▸ **TRY IT**
Transcribe word for word the lines below from the line with "right front paw: (457, 399)" through the line with "right elbow: (454, 360)", ends included.

▸ **RECORDED INFORMATION**
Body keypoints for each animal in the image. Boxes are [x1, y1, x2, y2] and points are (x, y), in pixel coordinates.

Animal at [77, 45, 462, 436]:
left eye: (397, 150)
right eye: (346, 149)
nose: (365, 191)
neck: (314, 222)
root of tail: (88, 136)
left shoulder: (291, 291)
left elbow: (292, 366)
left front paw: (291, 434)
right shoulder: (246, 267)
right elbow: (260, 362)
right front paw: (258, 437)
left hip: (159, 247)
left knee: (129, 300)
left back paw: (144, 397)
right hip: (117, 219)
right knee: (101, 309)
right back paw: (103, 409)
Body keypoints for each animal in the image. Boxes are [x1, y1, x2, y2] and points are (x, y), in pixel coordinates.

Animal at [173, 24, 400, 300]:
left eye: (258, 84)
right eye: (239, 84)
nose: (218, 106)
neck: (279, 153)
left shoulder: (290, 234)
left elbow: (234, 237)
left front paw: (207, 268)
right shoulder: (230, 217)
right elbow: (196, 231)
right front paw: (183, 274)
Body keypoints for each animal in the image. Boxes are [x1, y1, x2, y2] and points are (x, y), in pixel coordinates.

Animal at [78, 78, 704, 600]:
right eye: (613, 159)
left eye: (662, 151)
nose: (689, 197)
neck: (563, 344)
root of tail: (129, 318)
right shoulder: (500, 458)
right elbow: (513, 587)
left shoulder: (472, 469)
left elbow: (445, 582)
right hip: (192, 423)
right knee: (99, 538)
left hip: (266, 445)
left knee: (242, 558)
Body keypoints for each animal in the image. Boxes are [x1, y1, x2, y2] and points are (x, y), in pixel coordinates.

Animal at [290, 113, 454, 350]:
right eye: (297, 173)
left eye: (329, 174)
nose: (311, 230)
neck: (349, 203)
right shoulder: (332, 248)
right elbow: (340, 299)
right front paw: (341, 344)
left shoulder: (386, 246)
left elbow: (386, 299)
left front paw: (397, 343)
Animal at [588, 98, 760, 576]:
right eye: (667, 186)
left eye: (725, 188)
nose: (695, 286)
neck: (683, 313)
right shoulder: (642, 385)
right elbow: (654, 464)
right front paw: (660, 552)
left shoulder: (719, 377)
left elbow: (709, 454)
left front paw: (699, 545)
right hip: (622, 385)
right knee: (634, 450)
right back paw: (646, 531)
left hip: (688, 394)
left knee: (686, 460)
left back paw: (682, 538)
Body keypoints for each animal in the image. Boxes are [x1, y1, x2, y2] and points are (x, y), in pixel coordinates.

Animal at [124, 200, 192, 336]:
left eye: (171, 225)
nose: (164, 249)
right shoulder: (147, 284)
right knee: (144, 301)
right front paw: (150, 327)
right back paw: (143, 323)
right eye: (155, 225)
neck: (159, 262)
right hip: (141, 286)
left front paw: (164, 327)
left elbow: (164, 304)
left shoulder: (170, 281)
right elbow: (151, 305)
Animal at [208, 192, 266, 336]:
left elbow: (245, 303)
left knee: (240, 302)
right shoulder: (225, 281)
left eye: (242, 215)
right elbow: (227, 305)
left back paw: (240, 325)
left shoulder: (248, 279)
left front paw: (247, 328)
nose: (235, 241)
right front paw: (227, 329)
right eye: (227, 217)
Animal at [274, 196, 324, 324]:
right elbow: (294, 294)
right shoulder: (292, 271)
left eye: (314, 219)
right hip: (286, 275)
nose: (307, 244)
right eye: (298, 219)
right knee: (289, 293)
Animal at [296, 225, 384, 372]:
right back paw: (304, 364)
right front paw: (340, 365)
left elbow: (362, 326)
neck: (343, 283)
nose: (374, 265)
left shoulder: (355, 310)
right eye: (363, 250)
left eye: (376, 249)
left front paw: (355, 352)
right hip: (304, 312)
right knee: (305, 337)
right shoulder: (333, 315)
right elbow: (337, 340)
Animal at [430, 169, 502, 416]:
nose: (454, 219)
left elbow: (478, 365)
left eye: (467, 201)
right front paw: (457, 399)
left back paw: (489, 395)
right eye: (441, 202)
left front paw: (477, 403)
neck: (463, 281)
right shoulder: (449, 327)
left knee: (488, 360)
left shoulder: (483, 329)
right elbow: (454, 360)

---

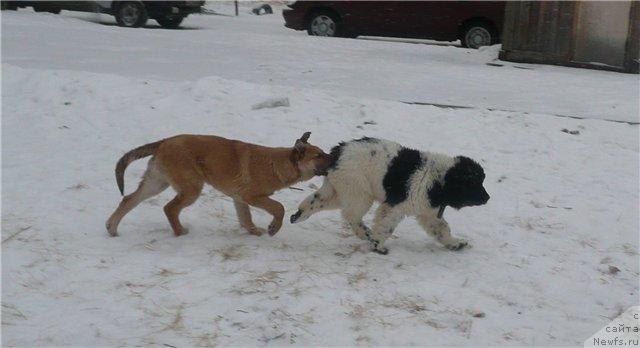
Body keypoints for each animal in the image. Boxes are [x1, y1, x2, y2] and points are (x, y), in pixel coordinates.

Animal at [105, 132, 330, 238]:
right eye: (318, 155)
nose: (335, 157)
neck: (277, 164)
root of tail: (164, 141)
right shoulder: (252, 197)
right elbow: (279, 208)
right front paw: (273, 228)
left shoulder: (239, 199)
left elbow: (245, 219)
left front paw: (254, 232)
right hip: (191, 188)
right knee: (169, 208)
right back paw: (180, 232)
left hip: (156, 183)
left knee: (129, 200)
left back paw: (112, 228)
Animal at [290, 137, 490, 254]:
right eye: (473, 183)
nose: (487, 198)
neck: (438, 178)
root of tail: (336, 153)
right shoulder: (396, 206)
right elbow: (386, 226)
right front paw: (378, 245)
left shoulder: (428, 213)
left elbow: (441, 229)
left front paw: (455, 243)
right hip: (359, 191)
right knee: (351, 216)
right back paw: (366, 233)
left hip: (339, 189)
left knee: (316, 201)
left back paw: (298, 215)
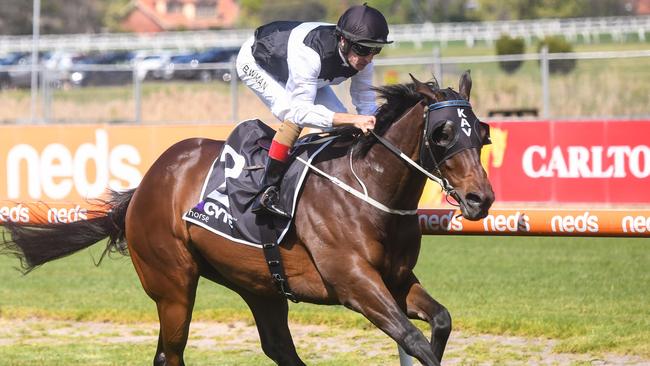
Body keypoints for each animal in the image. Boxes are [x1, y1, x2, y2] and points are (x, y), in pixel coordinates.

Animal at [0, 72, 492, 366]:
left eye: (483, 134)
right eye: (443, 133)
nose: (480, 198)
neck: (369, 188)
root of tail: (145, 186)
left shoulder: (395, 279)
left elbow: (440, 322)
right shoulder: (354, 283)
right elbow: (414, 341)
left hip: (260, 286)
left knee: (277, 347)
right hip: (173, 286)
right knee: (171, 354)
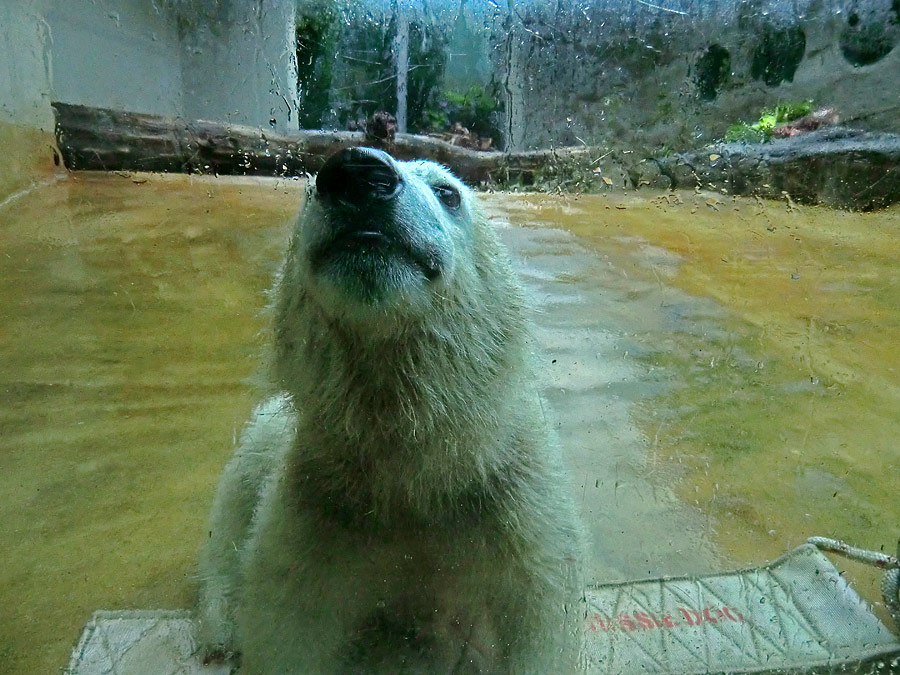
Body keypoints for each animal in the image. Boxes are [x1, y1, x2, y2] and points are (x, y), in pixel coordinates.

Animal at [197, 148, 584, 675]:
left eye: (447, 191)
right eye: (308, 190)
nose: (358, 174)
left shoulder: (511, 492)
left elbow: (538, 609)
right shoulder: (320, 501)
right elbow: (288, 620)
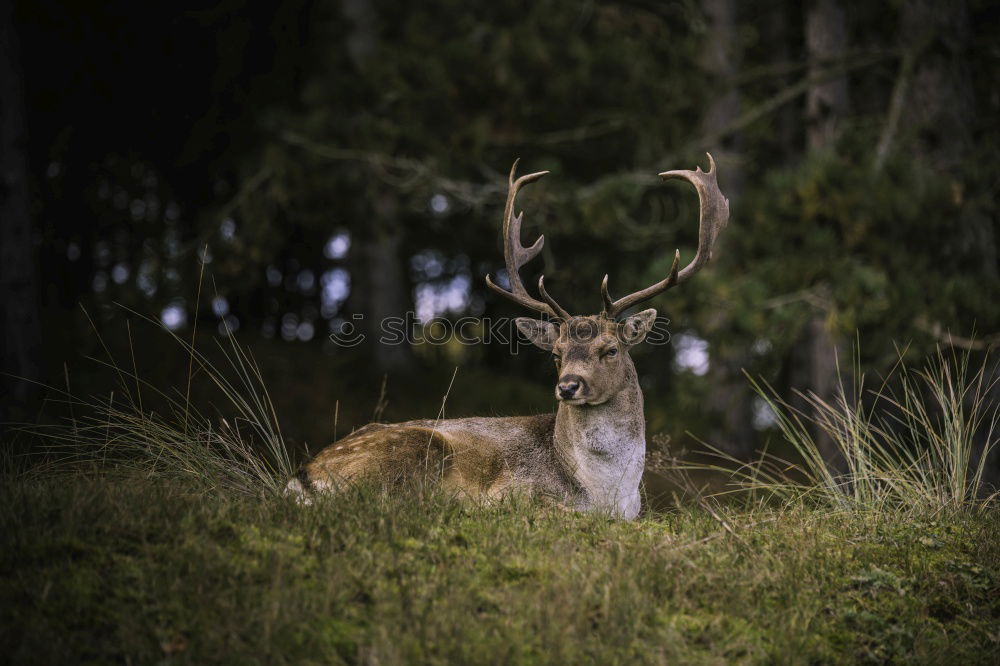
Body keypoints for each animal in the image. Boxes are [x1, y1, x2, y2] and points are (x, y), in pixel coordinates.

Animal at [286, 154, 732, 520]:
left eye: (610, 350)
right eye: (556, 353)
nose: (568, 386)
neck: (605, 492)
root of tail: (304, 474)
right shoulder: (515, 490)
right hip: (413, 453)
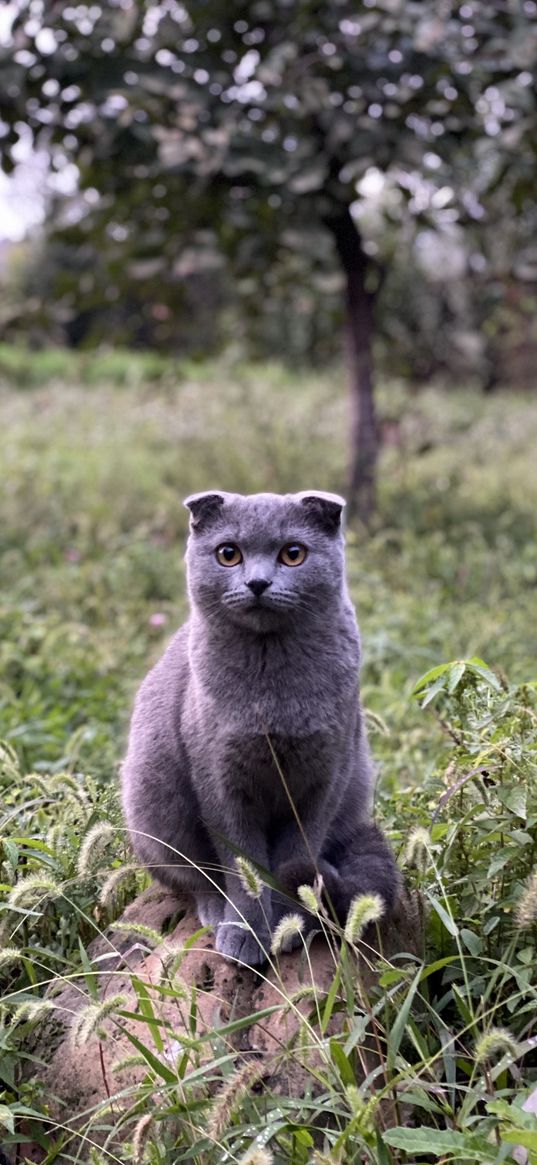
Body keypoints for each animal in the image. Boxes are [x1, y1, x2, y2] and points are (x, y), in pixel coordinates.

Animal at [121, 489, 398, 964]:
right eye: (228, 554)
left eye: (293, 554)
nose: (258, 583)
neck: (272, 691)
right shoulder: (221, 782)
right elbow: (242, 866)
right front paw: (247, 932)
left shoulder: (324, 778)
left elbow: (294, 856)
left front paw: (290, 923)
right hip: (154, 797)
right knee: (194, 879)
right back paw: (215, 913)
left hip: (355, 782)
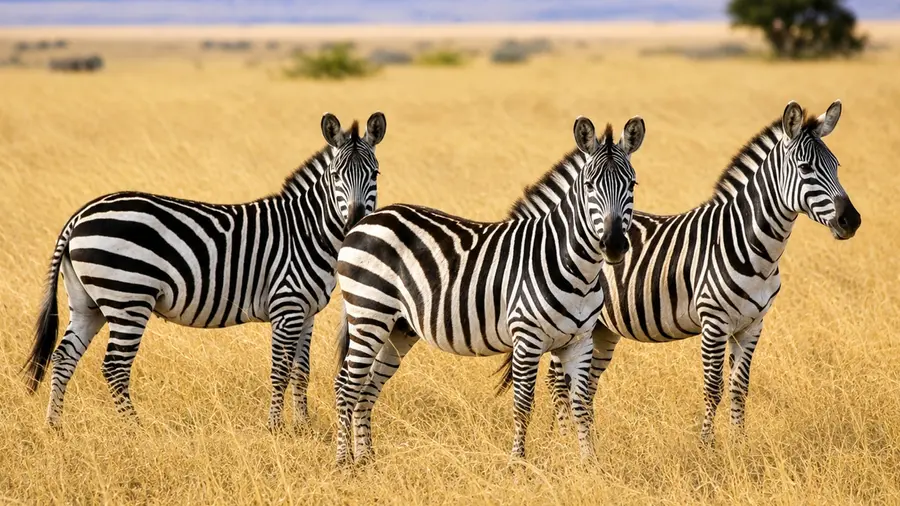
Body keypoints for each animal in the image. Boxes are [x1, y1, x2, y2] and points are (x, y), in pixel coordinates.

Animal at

▸ **SOLUTION TO THIS EXERCISE**
right front paw: (457, 399)
left back paw: (489, 395)
right eye: (441, 202)
left front paw: (477, 403)
neck: (463, 281)
right shoulder: (449, 327)
left knee: (488, 360)
left shoulder: (483, 329)
right elbow: (454, 360)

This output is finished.